Старший коп, детектив Рамирез — так он назвал себя, представляясь нам, — начал задавать вопросы, которые обычно задают в подобных ситуациях.
— Вам известно, что с ней случилось?
— Нет, — ответила я, наблюдая за тем, как «живительный» раствор вливается в мою вену.
— А что последнее вам запомнилось? — спросил помощник шерифа Роуд.

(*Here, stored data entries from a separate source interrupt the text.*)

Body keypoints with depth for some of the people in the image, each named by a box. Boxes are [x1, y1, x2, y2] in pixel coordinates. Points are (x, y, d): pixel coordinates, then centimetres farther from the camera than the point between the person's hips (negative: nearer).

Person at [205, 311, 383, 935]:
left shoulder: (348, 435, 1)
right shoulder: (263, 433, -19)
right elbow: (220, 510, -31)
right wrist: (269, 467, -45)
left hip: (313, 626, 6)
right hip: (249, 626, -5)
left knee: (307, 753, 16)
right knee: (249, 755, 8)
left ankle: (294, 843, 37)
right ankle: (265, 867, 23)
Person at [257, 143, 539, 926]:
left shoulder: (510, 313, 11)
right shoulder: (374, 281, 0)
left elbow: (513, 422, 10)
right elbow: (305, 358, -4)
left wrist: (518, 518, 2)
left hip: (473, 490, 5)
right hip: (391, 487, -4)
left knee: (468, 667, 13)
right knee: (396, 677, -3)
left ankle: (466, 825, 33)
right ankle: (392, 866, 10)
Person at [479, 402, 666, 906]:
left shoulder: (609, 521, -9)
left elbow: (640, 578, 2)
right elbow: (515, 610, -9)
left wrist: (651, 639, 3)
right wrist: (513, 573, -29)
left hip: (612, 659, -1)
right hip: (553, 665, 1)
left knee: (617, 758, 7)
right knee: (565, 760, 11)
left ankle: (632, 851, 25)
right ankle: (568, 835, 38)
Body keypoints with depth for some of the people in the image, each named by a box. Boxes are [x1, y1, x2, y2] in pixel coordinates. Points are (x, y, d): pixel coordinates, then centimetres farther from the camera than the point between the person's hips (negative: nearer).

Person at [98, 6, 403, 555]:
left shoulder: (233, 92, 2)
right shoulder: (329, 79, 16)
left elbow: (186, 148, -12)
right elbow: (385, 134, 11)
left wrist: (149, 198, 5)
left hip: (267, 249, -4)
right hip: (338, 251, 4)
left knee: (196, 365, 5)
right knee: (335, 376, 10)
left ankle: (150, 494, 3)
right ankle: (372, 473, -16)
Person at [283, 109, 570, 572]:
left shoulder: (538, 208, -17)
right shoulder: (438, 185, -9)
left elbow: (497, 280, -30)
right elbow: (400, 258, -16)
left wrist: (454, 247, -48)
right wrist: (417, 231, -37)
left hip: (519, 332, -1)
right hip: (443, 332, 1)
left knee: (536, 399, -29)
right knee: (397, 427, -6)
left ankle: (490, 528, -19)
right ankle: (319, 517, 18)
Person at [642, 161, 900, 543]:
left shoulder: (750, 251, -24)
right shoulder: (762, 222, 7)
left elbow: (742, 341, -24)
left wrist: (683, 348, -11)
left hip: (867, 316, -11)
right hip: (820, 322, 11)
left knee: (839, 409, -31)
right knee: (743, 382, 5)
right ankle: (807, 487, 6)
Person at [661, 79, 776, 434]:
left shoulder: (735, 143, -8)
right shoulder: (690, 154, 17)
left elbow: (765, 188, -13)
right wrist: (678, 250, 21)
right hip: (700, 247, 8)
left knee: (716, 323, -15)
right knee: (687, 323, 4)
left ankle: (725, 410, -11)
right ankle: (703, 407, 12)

Я подняла на него глаза. Он стоял передо мной, сцепив руки за спиной, и кивнул, когда наши взгляды встретились. Его вопрос был очень простым, и я действительно хотела ответить на него правильно. Мне необходимо было это сделать. Я посмотрела на маму. Непроницаемая защитная оболочка, только что созданная ею, начала рушиться. Ее глаза блестели, нижняя губа, ставшая тоньше, дрожала.
Мой папа снова кашлянул.
— Джентльмены, неужели вы не можете подождать. Девочка достаточно натерпелась. И если бы что-то знала, сказала бы вам.
— Что-то знала… — словно про себя, повторил детектив Рамирез, не обращая внимания на просьбу моего отца. — Так что последнее вам запомнилось?
Я зажмурилась. Что-то ведь должно было быть. Я читала «Убить пересмешника». Наверняка читала ее в классе, но не могла представить себе ни школу, ни учителя. Я даже не знала, в каком классе училась. Ну это уж полный отстой!
Помощник шерифа Роуд подошел ближе, словно не замечая недовольного взгляда напарника. Сунув руку в нагрудный карман куртки, он достал фото и показал мне. На фото была девушка. Она и вправду выглядела похожей на меня. Хотя ее волосы и не были такими рыжими, как мои, скорее каштановыми. А в ее глазах преобладал поразительно красивый зеленый цвет — несравненно лучший, чем тот, что был в моих… Но мы могли бы сойти за сестер.
— Узнаете ее?
Подняв на Роуда удрученный взгляд, я покачала головой.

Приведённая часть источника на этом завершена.